I was a guest on Bill Maher's show in LA in late February. I had just returned from Austalia and was a little woozy and so a little nervous because you need to be on top of it on that show, but I had a great time. My fellow guests were the lovely mayor of San Francisco, Gavin Newsom - surely set to become the next governor of California - and the very nice and chatty P.J. O'Rourke. Bill was on great form as ever. I really like him. I love how ballsy he is and, unlike his right wing peers, his opinions are backed up by research, fact and wit.
Last Christmas I discovered Web Therapy, the internet series about an online therapist starring Lisa Kudrow, and I watched the whole season in one hilarious, satisfying gulp. I love Lisa. She is a total genius, a really innovative and fearless performer.
We worked together on Romy and Michele's High School Reunion back in 1996 and have kept in touch so I emailed her to tell her how amazing I thought Web Therapy was. She wrote back and said they were doing a second season and would I like to be in it?
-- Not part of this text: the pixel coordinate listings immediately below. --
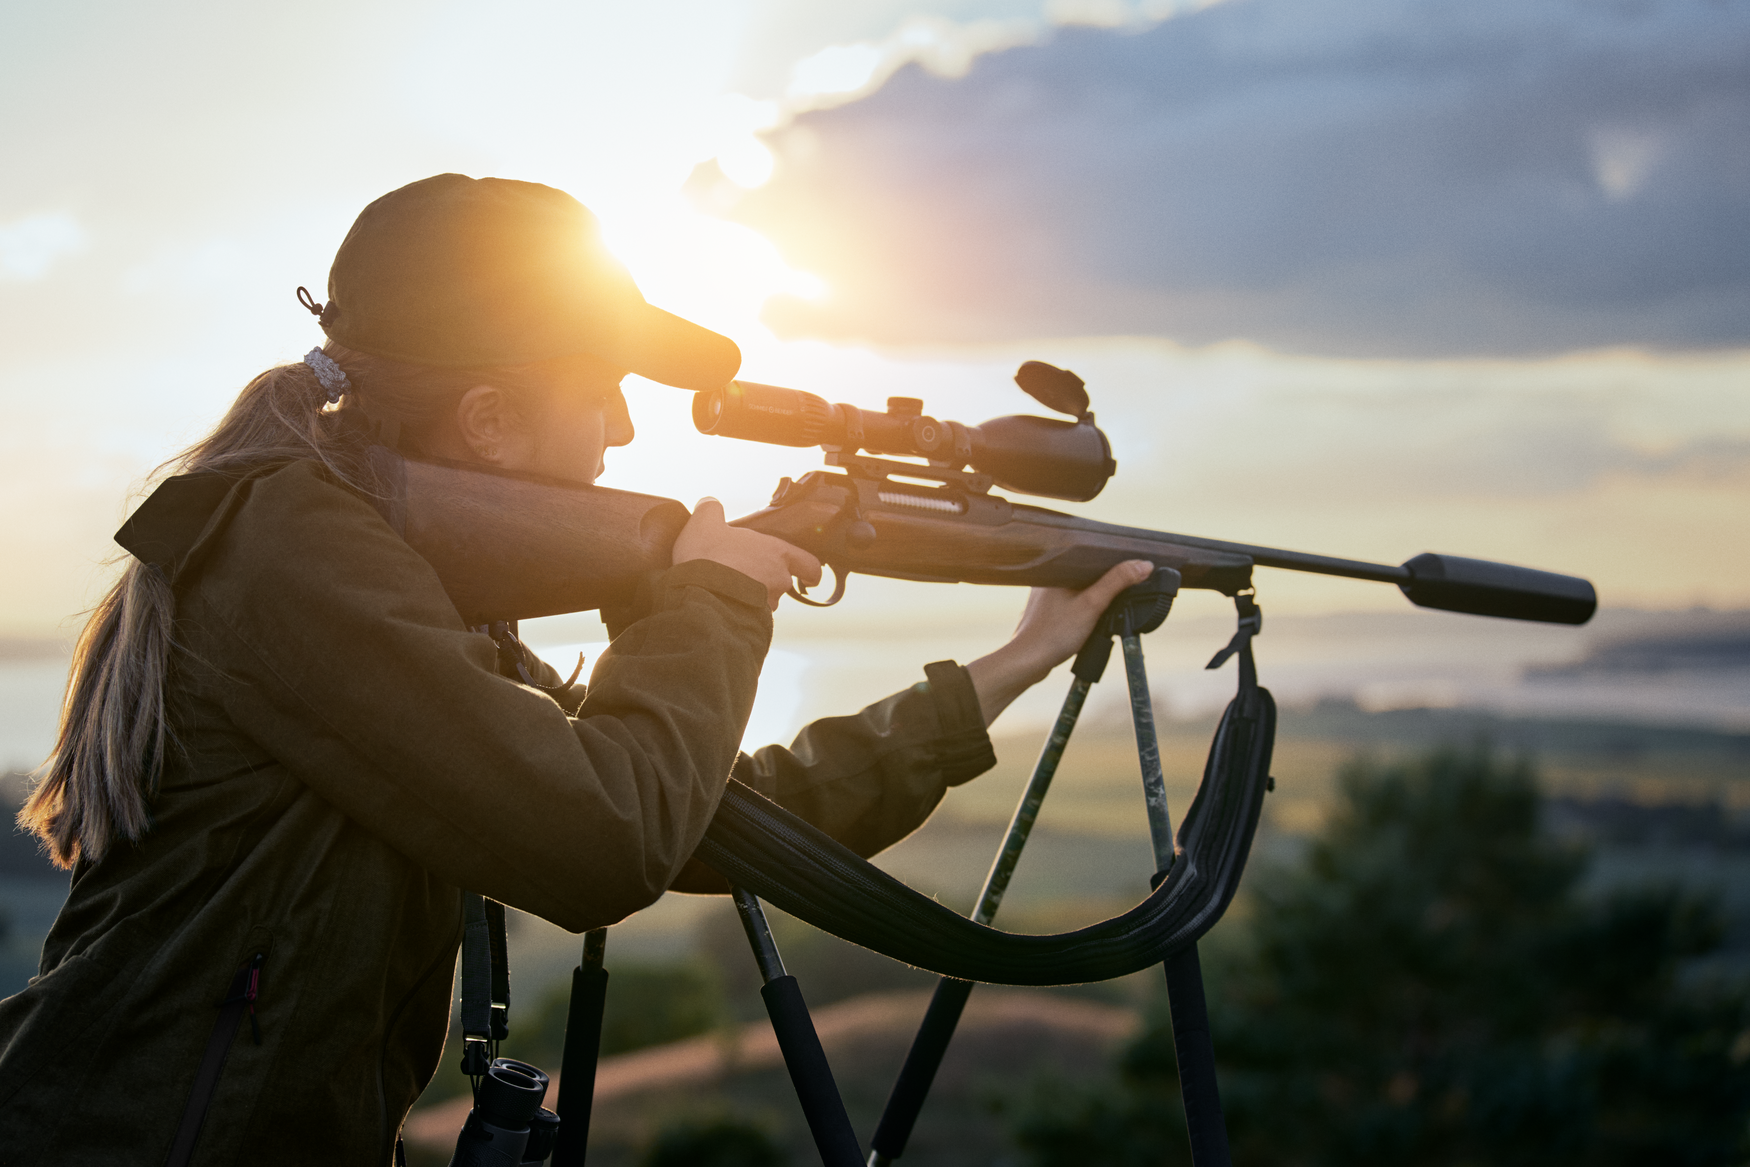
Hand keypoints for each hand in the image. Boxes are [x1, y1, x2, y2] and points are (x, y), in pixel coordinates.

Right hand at [672, 497, 822, 610]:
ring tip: (727, 591)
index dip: (809, 570)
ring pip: (767, 602)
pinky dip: (740, 611)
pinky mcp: (753, 623)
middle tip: (746, 576)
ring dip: (753, 597)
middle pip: (783, 584)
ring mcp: (768, 605)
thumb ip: (711, 509)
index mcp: (777, 553)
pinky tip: (720, 604)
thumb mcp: (704, 523)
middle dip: (768, 581)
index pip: (809, 564)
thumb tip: (710, 504)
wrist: (698, 597)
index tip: (807, 576)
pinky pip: (751, 617)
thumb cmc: (708, 558)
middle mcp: (779, 580)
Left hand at [965, 559, 1154, 725]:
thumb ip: (1117, 582)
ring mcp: (1046, 595)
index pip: (1091, 555)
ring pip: (1080, 588)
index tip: (1132, 567)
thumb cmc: (1054, 633)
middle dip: (1106, 579)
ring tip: (1110, 600)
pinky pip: (1072, 602)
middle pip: (1087, 572)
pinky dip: (1084, 607)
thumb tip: (1143, 565)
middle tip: (1126, 585)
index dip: (1113, 559)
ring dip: (1095, 595)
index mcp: (1056, 568)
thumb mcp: (1092, 604)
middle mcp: (1049, 578)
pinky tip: (1092, 615)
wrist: (1029, 661)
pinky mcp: (1047, 611)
So about 6 weeks later I was in LA looking into a camera with Lisa's face projected onto it, trying my best to remain in character as her hilarious creation, Fiona Wallace, made me want to crack up, not to mention having to listen to Don Roos and Dan Bucatinsky, her co-creators, crack up in my earpiece. It was a great day.
Victor Garber and Dan Bucatinsky also appear in the episodes, in which I play a Scottish mogul, Austen Clarke, who becomes smitten with Dr Wallace.
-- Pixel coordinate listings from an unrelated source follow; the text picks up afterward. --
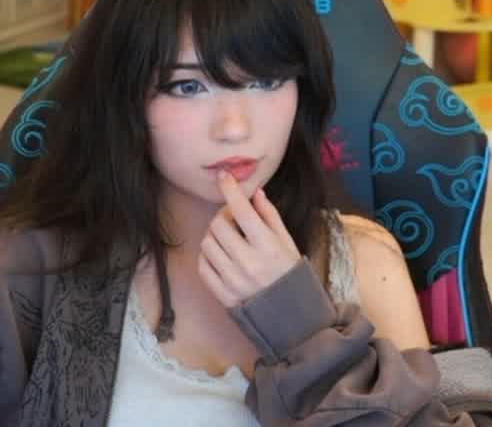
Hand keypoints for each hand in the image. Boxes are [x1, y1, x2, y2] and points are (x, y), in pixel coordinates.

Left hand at [197, 171, 301, 307]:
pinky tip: (221, 254)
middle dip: (222, 215)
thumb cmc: (289, 272)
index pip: (242, 210)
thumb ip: (269, 215)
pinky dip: (208, 255)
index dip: (230, 189)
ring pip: (207, 243)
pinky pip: (202, 265)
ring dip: (214, 235)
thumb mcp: (286, 241)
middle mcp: (248, 262)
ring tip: (228, 238)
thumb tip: (254, 192)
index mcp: (268, 246)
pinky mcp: (221, 294)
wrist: (289, 316)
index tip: (223, 176)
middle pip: (218, 224)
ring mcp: (233, 280)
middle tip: (232, 217)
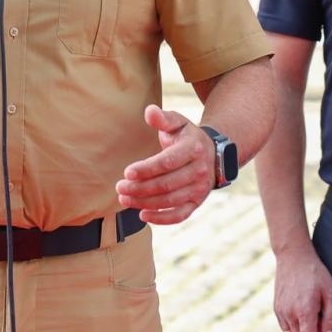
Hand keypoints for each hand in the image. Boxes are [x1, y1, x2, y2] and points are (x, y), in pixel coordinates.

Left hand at [116, 106, 214, 224]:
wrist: (212, 154)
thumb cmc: (187, 137)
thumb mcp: (178, 122)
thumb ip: (163, 118)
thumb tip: (149, 111)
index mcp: (193, 149)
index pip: (167, 162)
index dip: (146, 169)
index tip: (127, 172)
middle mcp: (199, 170)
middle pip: (166, 184)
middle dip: (140, 188)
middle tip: (120, 188)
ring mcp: (199, 189)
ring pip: (170, 201)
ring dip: (145, 203)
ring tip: (124, 199)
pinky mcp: (197, 202)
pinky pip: (180, 215)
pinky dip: (162, 219)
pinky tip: (143, 215)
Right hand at [272, 243, 331, 331]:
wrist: (293, 257)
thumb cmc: (317, 274)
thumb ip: (331, 318)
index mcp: (304, 311)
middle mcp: (289, 314)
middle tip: (324, 329)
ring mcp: (280, 311)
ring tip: (314, 322)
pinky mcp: (276, 307)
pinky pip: (285, 328)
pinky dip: (295, 329)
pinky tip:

I did my second tour of duty as the host of Masterpiece Mystery for PBS in February 2009. This time I got the train down to Boston and shot the introductions for the new season of shows there.
This first video is taken in my dressing room and in the studio during a stills shoot for the series, and the second is me talking about the response i got to the first season.
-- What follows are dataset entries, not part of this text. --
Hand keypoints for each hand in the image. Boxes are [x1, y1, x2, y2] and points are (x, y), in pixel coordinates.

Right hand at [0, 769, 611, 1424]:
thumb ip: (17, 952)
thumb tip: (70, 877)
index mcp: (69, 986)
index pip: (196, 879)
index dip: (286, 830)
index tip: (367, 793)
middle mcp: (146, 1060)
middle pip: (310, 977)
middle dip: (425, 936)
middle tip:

I Bought A Blue Car Today was my concert debut. I had been asked by the Lincoln Center to come up with a show for their American Songbook series, and although (or maybe because) I had a irrational but overwhelming fear of singing in public as just plain old me, I decided to say yes.
And I am really glad I did. It's amazing to imagine hwo something wil go and then it not only goes that way and then some, but in the doing of it you overcome big fears. And you also sort of get a new career!
I had toyed with the idea of doing a one man show where I would sing and tell stories for a long time, but because of the fear I mention above I had always found an excuse to avoid it whenever it nearly became a possibilty. But I always really enjoyed the connection i got with an audience when I did sing at a gala or benefit, and was always curious if I could sustain that through a whole show.
All the songs in I Bought A Blue Car Today were songs I could act. each one was a new character, a new little play almost, and I threw myself deep into each song, but partly because of the format of telling a funny story one minute and then immediatley going to another place emotionally the next as soon as the music started, I felt that the audience came with me in a way that really excited me and I found actually really addictive. It is very exposing. You have to make yourself incredibly vulnerable. Before the first performance in NYC I was more nervous than I think I have ever been in my life, and could cheerfully have killed my manager Dannielle, whose had persuaded me to do the show. Nut it was worth it. I have found a new form of performing that I really enjoy and find incredibly fulfilling and best of all a way of connecting with people that I never thought I would have be able to achieve or have the balls to attempt. I actually can't wait until I do it again.
Lance Horne was the musical director/arranger/composer/therapist and I couldn't have done it without him.
I Bought A Blue Car Today had its premiere at the Allen Room of Jazz at Lincoln Center in New York City on February 7th.